== Work required ==
Take the entries below and print, exactly, the stretch from the line containing "M139,878L153,891L137,917L120,907Z" through the line containing "M71,807L164,646", both included.

········

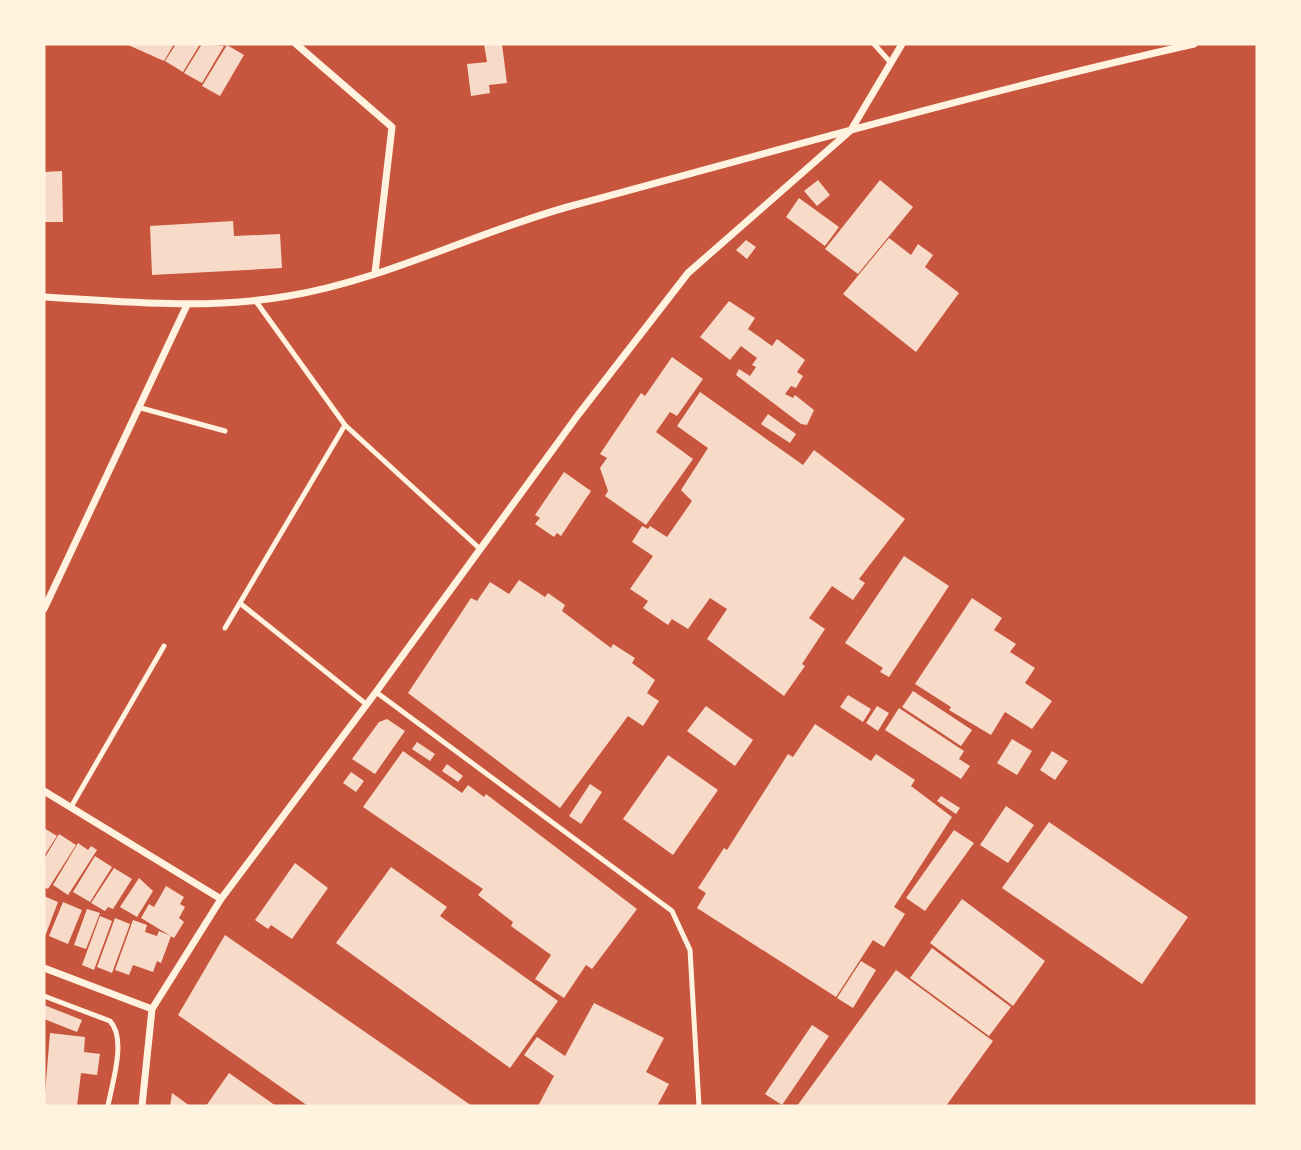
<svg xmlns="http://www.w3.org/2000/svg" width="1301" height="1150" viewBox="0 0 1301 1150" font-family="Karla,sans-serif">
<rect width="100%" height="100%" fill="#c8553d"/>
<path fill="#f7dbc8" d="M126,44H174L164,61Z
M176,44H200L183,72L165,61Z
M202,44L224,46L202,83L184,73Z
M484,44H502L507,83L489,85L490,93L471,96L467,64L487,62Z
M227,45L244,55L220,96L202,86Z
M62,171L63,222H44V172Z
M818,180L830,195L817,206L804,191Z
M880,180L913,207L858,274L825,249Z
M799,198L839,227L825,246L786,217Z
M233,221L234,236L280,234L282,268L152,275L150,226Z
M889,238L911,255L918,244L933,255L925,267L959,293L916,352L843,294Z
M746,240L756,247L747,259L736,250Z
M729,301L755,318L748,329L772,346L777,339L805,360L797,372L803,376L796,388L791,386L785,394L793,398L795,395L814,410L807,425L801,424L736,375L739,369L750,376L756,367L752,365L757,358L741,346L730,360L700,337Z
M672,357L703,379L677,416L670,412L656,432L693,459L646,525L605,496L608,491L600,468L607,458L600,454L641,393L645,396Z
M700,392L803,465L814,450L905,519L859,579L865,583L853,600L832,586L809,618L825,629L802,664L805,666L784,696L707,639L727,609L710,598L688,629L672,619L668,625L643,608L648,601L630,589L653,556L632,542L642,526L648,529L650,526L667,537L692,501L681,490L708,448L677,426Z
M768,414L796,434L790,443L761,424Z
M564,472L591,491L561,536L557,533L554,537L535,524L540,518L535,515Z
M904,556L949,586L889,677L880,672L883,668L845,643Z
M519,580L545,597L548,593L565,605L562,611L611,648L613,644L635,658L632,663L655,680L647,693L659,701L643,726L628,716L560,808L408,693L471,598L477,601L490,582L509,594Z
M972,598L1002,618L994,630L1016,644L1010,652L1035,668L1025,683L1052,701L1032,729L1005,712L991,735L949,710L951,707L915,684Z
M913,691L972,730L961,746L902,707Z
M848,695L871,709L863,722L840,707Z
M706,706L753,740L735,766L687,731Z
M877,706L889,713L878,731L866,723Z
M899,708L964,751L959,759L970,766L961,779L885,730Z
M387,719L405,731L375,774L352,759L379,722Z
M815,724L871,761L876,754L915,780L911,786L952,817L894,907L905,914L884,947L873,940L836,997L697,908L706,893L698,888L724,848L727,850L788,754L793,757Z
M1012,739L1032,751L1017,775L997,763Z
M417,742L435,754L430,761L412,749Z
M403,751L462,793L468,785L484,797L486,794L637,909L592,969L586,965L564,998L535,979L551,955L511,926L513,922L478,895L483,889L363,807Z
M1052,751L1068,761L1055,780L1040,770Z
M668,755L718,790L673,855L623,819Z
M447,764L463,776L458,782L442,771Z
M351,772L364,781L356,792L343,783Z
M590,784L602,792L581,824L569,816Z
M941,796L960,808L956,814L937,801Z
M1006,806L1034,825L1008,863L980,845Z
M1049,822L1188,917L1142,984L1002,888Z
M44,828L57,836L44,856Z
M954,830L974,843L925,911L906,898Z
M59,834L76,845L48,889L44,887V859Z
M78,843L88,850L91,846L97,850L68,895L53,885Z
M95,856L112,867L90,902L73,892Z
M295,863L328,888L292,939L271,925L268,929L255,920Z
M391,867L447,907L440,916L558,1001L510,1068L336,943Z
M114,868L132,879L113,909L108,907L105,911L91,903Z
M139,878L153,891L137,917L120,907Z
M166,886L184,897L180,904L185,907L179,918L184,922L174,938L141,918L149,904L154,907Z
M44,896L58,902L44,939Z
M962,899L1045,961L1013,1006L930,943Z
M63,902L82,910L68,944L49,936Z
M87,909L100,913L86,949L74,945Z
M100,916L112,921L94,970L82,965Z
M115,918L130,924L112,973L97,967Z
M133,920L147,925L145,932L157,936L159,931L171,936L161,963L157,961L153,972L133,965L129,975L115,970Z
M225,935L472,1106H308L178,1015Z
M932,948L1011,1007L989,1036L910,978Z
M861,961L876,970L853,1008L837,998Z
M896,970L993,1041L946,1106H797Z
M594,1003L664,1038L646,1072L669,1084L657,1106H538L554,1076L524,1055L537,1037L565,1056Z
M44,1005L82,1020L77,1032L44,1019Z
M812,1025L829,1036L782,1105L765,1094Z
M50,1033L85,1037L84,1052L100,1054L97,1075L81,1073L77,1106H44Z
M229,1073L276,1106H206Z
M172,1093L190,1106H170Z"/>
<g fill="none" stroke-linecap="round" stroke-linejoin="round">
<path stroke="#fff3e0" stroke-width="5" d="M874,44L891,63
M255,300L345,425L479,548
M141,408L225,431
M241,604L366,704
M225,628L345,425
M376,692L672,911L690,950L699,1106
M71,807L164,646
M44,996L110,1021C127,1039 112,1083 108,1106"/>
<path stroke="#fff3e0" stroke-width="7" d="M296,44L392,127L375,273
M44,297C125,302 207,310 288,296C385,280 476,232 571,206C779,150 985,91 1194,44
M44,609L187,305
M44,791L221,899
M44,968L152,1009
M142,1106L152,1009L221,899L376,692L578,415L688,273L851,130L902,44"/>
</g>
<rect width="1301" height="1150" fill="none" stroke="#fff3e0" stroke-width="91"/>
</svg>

········

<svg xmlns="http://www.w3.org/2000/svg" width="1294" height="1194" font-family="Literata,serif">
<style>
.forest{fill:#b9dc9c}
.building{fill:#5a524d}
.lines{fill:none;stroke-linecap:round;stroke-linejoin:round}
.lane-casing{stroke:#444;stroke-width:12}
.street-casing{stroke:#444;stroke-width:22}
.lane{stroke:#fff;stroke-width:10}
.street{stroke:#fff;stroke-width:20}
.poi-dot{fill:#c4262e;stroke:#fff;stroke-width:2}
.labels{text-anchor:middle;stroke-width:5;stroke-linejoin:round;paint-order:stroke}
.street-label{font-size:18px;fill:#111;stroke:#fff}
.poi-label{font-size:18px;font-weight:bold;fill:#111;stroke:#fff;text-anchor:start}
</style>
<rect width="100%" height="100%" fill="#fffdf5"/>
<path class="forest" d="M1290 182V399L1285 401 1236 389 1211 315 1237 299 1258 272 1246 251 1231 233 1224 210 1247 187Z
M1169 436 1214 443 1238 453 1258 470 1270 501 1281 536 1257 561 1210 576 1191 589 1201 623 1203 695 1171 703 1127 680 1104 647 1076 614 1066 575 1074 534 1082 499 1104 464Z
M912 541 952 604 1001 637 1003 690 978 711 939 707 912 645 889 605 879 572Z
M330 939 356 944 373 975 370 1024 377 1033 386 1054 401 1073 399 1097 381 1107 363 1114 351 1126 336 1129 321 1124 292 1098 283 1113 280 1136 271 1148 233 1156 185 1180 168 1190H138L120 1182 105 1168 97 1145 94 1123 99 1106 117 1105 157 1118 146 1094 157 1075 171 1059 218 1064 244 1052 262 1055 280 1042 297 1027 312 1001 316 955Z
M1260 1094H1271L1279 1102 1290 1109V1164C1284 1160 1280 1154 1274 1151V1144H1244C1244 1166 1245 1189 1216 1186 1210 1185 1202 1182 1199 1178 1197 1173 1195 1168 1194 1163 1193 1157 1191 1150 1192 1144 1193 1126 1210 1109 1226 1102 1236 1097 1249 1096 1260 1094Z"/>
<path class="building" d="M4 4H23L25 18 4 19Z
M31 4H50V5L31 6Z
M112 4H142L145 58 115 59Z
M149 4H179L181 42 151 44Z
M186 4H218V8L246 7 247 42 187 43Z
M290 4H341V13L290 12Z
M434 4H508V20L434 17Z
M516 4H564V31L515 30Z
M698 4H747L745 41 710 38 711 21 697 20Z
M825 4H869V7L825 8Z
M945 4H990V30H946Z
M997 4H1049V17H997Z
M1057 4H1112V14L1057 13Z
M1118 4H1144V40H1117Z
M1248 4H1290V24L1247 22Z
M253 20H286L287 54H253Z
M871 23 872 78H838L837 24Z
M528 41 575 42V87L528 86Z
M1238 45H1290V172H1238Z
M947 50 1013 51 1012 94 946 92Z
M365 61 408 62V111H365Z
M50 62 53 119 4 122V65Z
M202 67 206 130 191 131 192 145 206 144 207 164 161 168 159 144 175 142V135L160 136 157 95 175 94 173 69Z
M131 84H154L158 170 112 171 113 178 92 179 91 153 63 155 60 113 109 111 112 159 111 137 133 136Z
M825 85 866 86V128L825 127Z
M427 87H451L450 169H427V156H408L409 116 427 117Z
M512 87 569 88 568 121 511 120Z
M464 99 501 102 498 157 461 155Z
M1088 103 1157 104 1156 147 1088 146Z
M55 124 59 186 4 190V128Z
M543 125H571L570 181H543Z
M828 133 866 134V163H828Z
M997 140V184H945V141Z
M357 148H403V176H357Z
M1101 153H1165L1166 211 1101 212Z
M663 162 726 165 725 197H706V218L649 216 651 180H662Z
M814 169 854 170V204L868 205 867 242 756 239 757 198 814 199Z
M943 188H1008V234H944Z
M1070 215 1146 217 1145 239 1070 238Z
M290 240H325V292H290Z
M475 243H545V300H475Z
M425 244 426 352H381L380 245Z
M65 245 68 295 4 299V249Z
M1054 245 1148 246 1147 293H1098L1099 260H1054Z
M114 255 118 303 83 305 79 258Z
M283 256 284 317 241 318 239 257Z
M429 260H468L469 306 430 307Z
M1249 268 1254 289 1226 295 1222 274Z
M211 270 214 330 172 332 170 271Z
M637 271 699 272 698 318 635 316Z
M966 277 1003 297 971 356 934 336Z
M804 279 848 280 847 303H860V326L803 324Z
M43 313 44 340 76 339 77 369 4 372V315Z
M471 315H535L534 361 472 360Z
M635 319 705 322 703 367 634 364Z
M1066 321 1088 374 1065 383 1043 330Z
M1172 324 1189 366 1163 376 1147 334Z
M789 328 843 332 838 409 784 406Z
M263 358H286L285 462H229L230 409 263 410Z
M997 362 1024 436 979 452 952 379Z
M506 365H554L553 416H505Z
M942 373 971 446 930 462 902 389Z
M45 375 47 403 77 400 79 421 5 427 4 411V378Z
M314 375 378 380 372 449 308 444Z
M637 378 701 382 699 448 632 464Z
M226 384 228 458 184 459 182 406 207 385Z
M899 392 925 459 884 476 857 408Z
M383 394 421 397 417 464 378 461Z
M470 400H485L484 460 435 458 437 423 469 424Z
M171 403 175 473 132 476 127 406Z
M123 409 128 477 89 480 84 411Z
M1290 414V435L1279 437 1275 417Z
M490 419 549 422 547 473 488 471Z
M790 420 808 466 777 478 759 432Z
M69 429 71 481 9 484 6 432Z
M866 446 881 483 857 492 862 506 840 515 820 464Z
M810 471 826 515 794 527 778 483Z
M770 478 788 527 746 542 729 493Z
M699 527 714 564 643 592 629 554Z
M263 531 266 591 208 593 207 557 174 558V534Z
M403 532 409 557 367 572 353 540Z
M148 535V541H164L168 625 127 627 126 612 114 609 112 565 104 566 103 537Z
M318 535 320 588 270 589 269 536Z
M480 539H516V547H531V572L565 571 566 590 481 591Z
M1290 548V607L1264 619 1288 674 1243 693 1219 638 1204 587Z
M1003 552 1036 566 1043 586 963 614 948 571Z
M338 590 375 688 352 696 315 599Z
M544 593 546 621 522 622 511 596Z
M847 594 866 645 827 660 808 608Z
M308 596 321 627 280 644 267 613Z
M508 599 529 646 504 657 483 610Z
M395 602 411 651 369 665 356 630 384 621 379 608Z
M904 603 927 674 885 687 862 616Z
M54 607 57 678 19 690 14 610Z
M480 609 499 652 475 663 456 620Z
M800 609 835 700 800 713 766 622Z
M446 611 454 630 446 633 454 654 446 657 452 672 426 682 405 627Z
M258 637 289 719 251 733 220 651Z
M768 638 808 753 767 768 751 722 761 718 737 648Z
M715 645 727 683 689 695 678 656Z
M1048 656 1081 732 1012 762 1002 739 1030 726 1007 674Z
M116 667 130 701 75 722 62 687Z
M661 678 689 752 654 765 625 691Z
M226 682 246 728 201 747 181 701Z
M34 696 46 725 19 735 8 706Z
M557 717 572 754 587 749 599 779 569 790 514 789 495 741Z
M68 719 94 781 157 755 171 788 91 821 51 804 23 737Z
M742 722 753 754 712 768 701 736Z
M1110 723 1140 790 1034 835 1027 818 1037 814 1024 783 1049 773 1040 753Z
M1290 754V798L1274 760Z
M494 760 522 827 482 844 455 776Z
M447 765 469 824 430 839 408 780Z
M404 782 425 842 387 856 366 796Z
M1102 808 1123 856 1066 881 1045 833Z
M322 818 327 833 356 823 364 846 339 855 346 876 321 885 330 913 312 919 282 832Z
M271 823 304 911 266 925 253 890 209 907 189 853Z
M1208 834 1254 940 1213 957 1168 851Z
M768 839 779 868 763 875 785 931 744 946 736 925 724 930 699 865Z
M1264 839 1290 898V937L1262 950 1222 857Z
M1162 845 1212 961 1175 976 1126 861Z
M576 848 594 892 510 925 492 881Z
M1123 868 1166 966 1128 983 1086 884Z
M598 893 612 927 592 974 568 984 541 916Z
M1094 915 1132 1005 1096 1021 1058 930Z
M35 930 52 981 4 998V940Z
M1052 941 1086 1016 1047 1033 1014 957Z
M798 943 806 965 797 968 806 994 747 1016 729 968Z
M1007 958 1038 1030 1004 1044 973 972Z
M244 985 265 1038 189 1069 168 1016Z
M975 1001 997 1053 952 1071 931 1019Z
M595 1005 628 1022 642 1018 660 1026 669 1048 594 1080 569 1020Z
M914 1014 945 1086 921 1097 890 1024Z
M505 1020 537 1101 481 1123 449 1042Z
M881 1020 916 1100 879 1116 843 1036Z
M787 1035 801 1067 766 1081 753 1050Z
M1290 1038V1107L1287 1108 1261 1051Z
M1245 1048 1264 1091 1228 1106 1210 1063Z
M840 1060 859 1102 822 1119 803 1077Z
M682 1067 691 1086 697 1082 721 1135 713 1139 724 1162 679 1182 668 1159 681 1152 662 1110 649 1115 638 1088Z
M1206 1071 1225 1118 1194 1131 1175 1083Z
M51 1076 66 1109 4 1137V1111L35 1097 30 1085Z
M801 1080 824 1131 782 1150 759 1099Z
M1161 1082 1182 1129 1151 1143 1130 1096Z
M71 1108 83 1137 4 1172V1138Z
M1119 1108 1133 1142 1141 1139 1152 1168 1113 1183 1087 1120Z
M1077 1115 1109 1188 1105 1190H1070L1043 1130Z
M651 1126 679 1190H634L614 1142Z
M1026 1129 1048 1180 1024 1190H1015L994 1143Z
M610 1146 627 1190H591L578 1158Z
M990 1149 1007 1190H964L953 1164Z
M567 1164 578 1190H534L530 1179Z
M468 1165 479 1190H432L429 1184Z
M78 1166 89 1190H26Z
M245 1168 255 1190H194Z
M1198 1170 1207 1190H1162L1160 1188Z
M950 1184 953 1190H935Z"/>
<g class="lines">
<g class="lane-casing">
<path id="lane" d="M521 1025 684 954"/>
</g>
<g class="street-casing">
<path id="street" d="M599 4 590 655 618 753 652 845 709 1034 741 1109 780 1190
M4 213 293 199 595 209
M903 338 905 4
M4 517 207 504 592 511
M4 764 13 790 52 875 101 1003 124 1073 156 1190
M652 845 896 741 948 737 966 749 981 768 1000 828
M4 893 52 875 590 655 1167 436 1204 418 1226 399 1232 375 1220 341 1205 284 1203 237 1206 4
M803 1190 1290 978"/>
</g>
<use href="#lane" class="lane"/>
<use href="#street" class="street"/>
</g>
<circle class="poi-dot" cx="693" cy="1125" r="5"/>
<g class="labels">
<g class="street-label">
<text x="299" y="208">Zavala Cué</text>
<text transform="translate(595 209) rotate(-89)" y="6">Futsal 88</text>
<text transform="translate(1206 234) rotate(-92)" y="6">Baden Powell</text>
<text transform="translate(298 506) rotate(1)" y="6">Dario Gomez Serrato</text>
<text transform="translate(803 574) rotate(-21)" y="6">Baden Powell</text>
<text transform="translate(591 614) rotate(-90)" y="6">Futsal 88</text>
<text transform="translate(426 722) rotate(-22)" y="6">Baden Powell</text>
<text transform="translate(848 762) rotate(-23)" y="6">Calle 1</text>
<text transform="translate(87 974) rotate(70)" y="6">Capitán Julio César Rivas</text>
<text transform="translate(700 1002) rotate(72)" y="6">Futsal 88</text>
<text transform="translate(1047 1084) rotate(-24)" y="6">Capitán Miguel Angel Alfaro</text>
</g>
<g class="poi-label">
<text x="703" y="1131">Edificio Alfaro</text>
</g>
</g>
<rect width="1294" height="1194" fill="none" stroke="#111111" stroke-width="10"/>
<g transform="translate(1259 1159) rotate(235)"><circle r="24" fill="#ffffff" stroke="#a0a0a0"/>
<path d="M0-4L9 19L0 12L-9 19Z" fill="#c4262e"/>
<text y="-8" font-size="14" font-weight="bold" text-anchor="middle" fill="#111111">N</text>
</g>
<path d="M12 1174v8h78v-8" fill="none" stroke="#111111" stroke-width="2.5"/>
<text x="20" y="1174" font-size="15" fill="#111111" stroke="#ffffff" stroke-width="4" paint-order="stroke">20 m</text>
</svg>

········

== Expected output ==
M139,878L153,891L137,917L120,907Z
M166,886L184,897L180,904L185,907L179,918L184,922L174,938L141,918L149,904L154,907Z
M44,896L58,902L44,939Z
M962,899L1045,961L1013,1006L930,943Z
M63,902L82,910L68,944L49,936Z
M87,909L100,913L86,949L74,945Z
M100,916L112,921L94,970L82,965Z
M115,918L130,924L112,973L97,967Z
M133,920L147,925L145,932L157,936L159,931L171,936L161,963L157,961L153,972L133,965L129,975L115,970Z
M225,935L472,1106H308L178,1015Z
M932,948L1011,1007L989,1036L910,978Z
M861,961L876,970L853,1008L837,998Z
M896,970L993,1041L946,1106H797Z
M594,1003L664,1038L646,1072L669,1084L657,1106H538L554,1076L524,1055L537,1037L565,1056Z
M44,1005L82,1020L77,1032L44,1019Z
M812,1025L829,1036L782,1105L765,1094Z
M50,1033L85,1037L84,1052L100,1054L97,1075L81,1073L77,1106H44Z
M229,1073L276,1106H206Z
M172,1093L190,1106H170Z"/>
<g fill="none" stroke-linecap="round" stroke-linejoin="round">
<path stroke="#fff3e0" stroke-width="5" d="M874,44L891,63
M255,300L345,425L479,548
M141,408L225,431
M241,604L366,704
M225,628L345,425
M376,692L672,911L690,950L699,1106
M71,807L164,646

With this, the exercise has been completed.